The decision problem form of the knapsack problem is the question "can a value of at least V be achieved without exceeding the cost C?"
The 0/1 knapsack problem restricts the number of each items to zero or one.
Of particular interest is the special case of the problem with these properties:
- It is a decision problem
- It is a 0/1 problem
- For each item, the cost equals the value
- C = V
Notice that in this special case, the problem is equivalent to this: given a set of integers, does any subset of it add up to exactly C? Or, if negative costs are allowed and C is chosen to be zero, the problem is: given a set of integers, does any subset add up to exactly 0? This special case is called the subset sum problem. For some reason, it is traditional in cryptography to say "knapsack problem" when it is actually the "subset sum problem" that is meant.

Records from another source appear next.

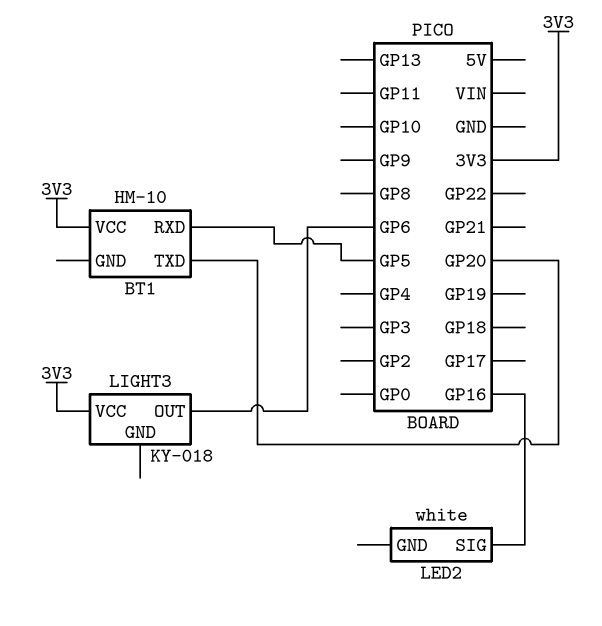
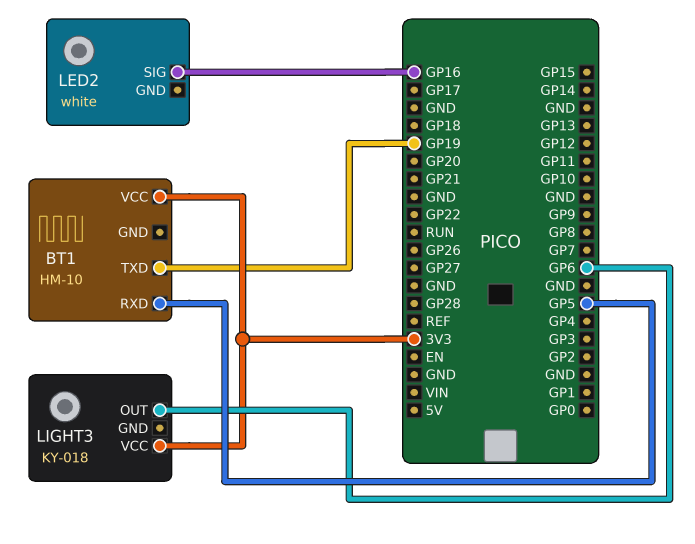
BT1 pin TXD: GP20 -> GP19

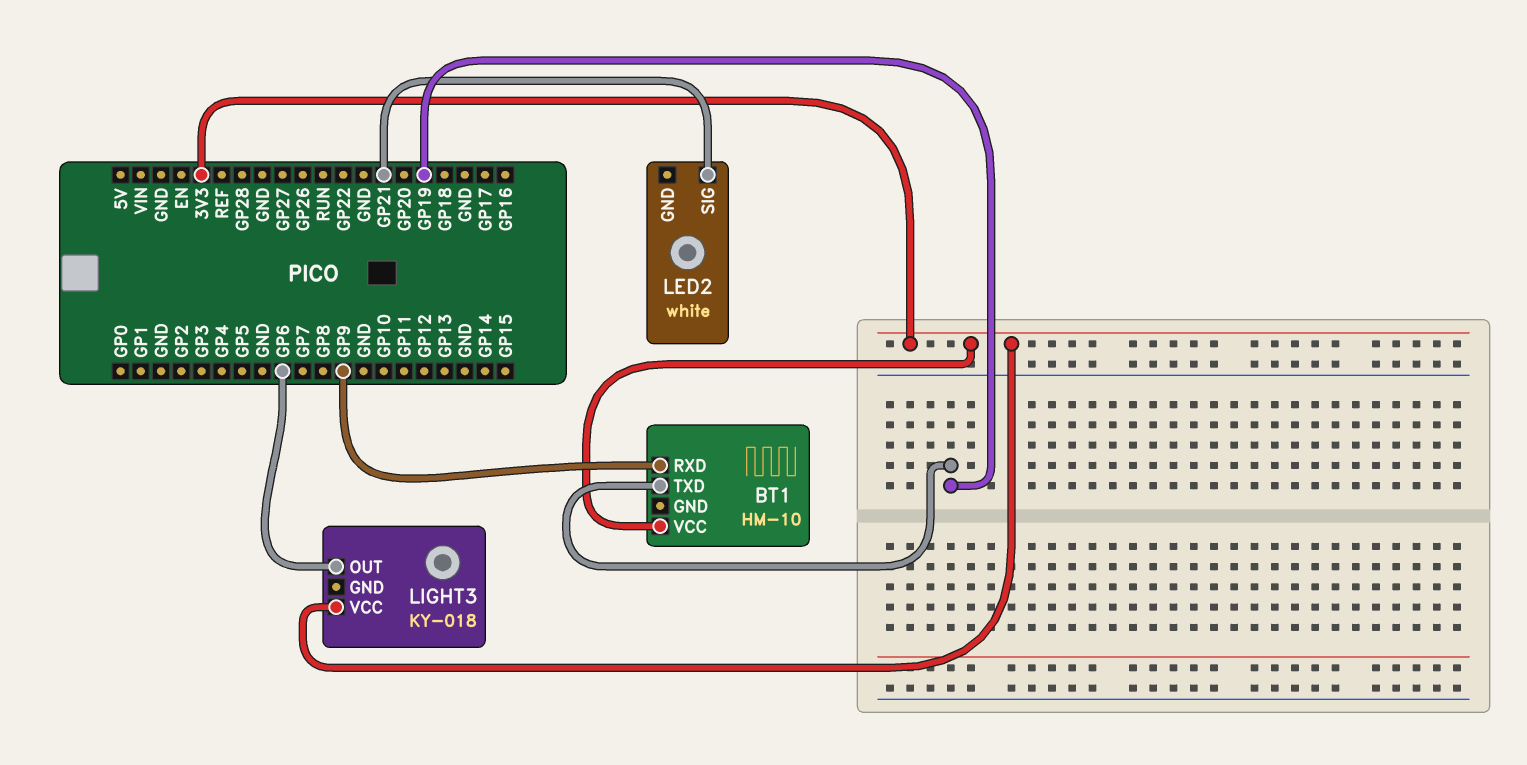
BT1 pin RXD: GP5 -> GP9
LED2 pin SIG: GP16 -> GP21

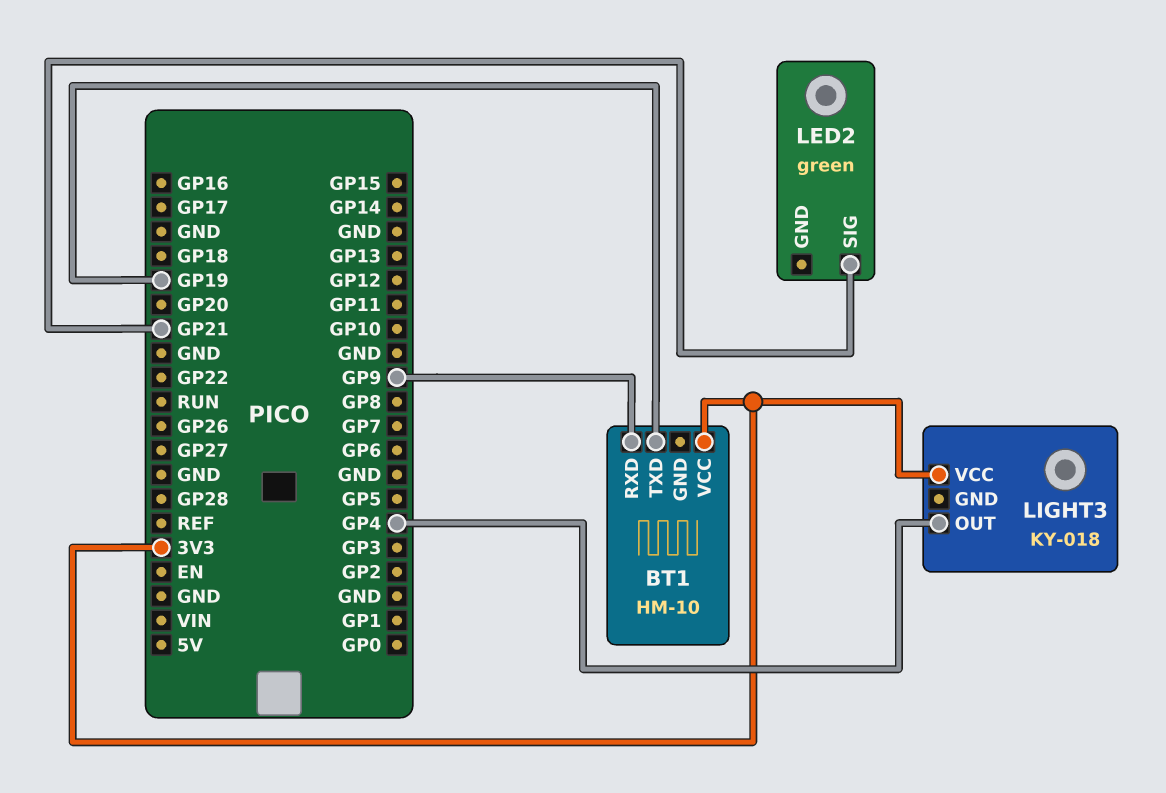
LED2: white -> green
LIGHT3 pin OUT: GP6 -> GP4

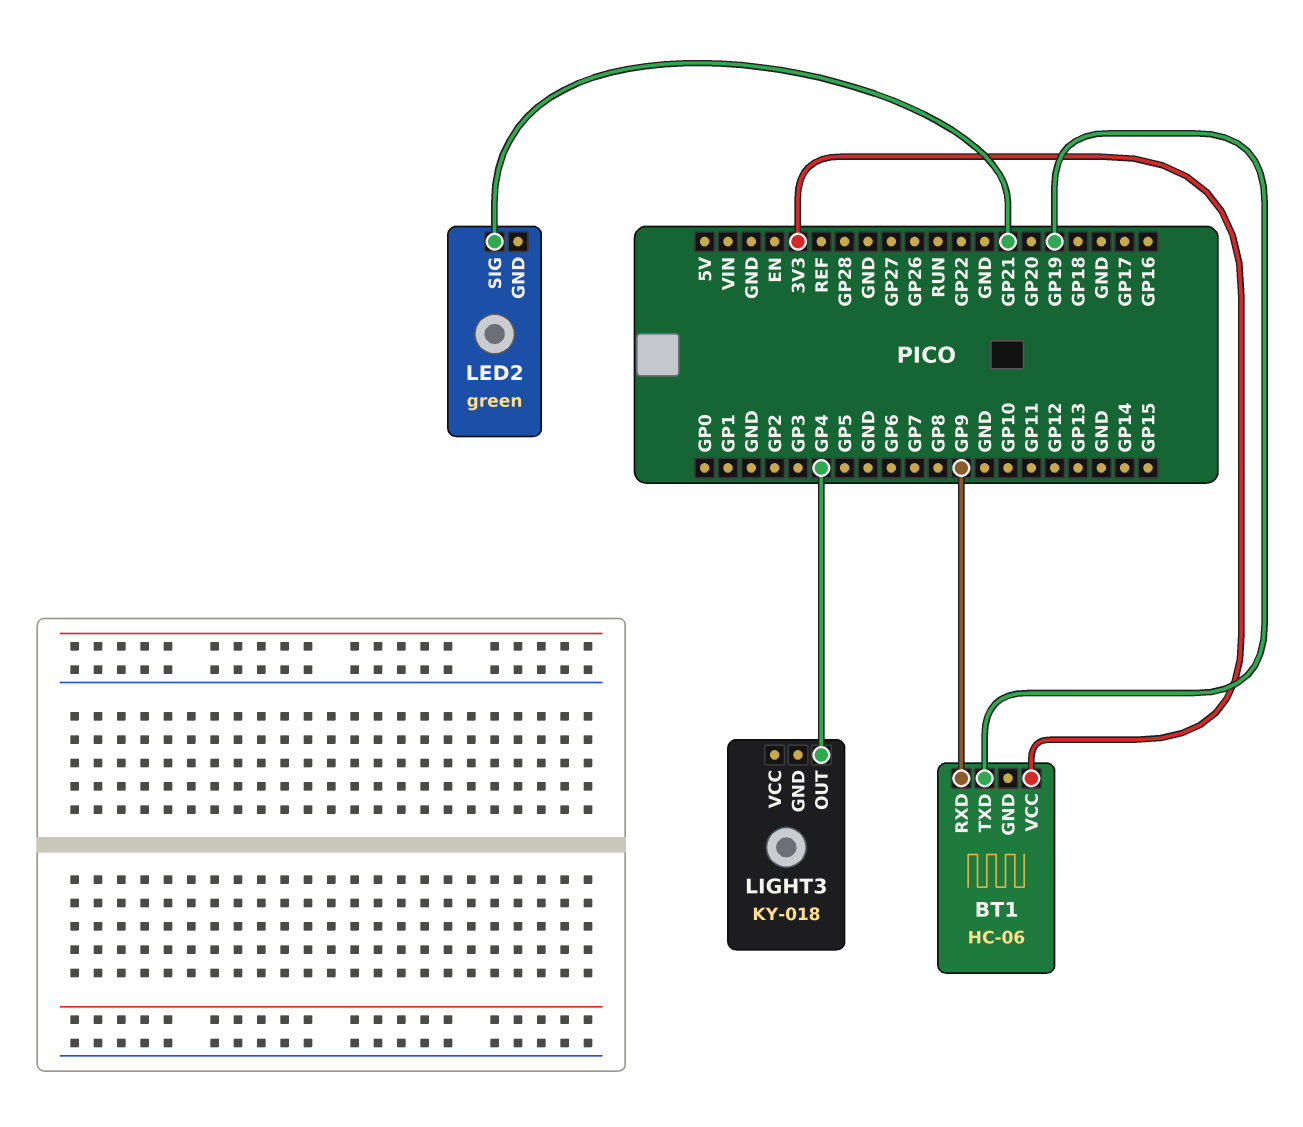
BT1: HM-10 -> HC-06
LIGHT3 pin VCC: 3V3 -> none

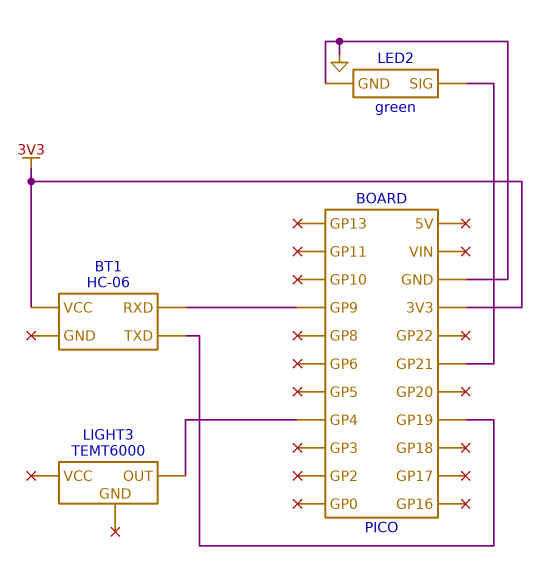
LED2 pin GND: none -> GND
LIGHT3: KY-018 -> TEMT6000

The knapsack problem is often solved using dynamic programming, though no polynomial-time algorithm is known for the general problem. Both the general knapsack problem and the subset sum problem are NP-hard, and this has led to attempts to use subset sum as the basis for public key cryptography systems, such as Merkle-Hellman. These attempts typically used some group other than the integers. Merkle-Hellman and several similar algorithms were later broken, because the particular subset sum problems they produced were in fact solvable by polynomial-time algorithms.
The decision version of the knapsack problem described above is NP-complete and in fact was one of Karp's 21 NP-complete problems.